* **Work request**: Return every line in the entries below where the word "variere" shows up.

Top of Data extracts

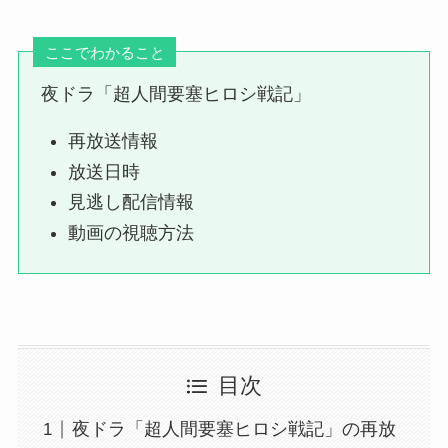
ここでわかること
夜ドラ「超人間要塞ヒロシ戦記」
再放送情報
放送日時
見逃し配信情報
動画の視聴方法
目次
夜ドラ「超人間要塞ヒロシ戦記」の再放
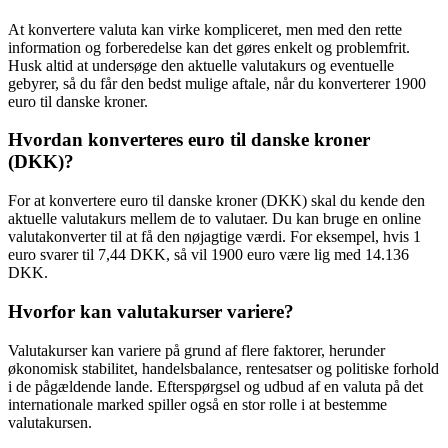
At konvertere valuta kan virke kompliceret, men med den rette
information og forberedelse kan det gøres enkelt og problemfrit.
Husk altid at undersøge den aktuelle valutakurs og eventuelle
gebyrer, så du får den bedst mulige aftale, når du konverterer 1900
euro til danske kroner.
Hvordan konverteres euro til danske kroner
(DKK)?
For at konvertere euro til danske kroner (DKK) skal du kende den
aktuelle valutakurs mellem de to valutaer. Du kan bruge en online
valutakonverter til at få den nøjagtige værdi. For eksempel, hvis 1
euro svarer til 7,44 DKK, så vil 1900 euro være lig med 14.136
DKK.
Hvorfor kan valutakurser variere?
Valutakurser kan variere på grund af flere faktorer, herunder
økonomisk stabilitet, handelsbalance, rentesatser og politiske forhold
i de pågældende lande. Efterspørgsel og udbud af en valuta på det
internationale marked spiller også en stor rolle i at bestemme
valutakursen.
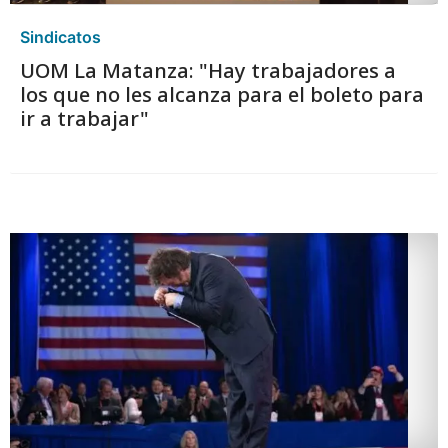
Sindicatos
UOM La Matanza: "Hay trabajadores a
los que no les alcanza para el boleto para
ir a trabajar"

Bottom of Data extracts

* **Answer for this exercise**:
Hvorfor kan valutakurser variere?
Valutakurser kan variere på grund af flere faktorer, herunder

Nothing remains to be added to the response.